The following are criticisms of dependency theorists’ claims:
- The developing nations on the periphery are not doomed to stagnation. Dependency theory therefore provides a partial and erroneous account of the socioeconomic circumstances of least developed countries.
- There are a lot of peripheral dependent nations. Their economic system does alter. They have achieved extraordinarily quick economic growth, claims Prof. Warren.
- This theory ignores the numerous economic ills that dependent development pattern countries experience, including regressive income distribution, a focus on luxury products, underutilization and abuse of human resources, excessive reliance on foreign companies for capital-intensive technology, and the enduring issues of poverty and unemployment.
- Many countries that are neither in the centre nor on the periphery are unaffected by this hypothesis. They are referred to as semi-peripheral nations.
- It’s not necessary to accept dependency as a situation in which the centre wins and the periphery suffers. The dependency condition offers prospects for a mutually beneficial relationship in which both industrialised nations and least developed countries benefit.
- The reliance paradigm is no longer relevant given the economic expansion of East Asian and India. In fields like history and anthropology, it is more universally recognised.
We must not minimise the significance of the dependency theory because of all these criticisms. Not only should it be appreciated for highlighting the flaws in conceptions of development and underdevelopment, but also for emphasising the analysis of both the historical process and socio-economic, political, and cultural aspects that influence both.
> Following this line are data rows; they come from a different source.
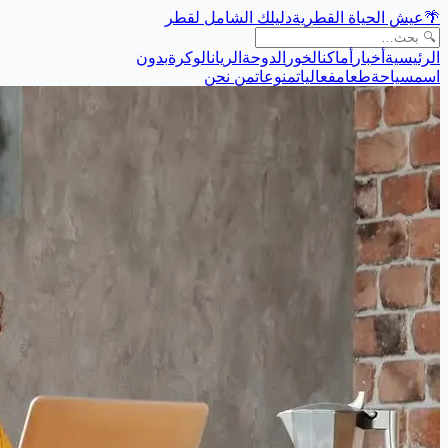
🌴
عيش الحياة القطرية
دليلك الشامل لقطر
الرئيسية
أخبار
أماكن
الخور
الدوحة
الريان
الوكرة
بدون
اسم
سياحة
طعام
فعاليات
منوعات
من نحن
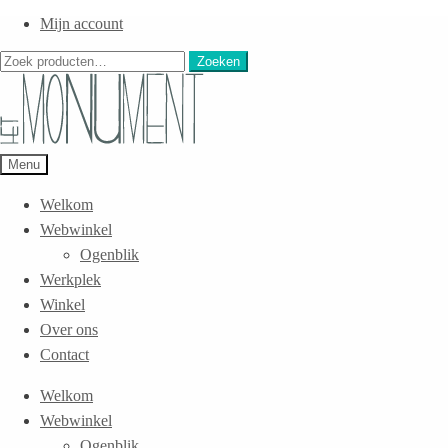
Mijn account
Zoeken
Zoeken
naar:
Menu
Welkom
Webwinkel
Ogenblik
Werkplek
Winkel
Over ons
Contact
Welkom
Webwinkel
Ogenblik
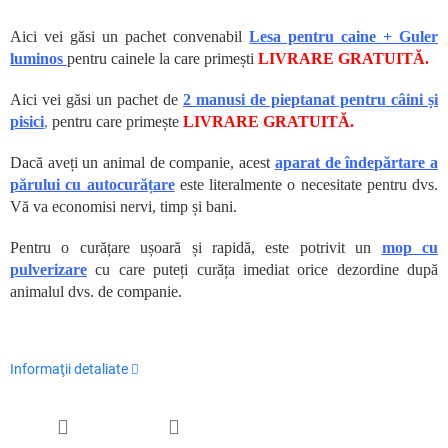
Aici vei găsi un pachet convenabil
Lesa pentru caine + Guler
luminos
pentru cainele la care primești
LIVRARE GRATUITĂ.
Aici vei găsi un pachet de
2 manusi de pieptanat pentru câini și
pisici
,
pentru care primește
LIVRARE GRATUITĂ.
Dacă aveți un animal de companie, acest
aparat de îndepărtare a
părului cu autocurățare
este literalmente o necesitate pentru dvs.
Vă va economisi nervi, timp și bani.
Pentru o curățare ușoară și rapidă, este potrivit un
mop cu
pulverizare
cu care puteți curăța imediat orice dezordine după
animalul dvs. de companie.
Informaţii detaliate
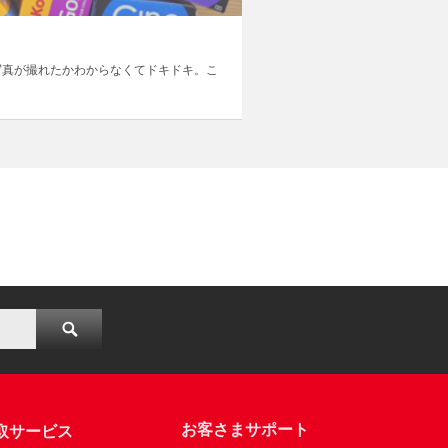
写真が撮れたかわからなくてドキドキ。こ
お客さまサポート
取サービス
It did excellent to draw attention to the flaws and prejudices in the continuum model of development, especially as proposed by structural functionalists.
Undoubtedly, the Dependency Theory has not been entirely successful in providing an objective analysis of the nature, extent, and causes of under-development as well as potential solutions for removing the dependency status. It is important to keep in mind, nevertheless, that it has been successful in recognising and explaining the signs and negative outcomes of underdevelopment. It offers a list of dependencies’ descriptive qualities as well as their causal relationships. Nobody can contest the fact that reliance exists within the current and growing interconnectedness in modern international relations. Therefore, no one can or should disregard the theories advanced by dependency theorists for reducing the negative effects of the Third World’s dependence on the industrialised world. It correctly draws attention to the necessity of eradicating the harmful effects of the advancing global capitalist system (Neo-Colonialism and Hegemony).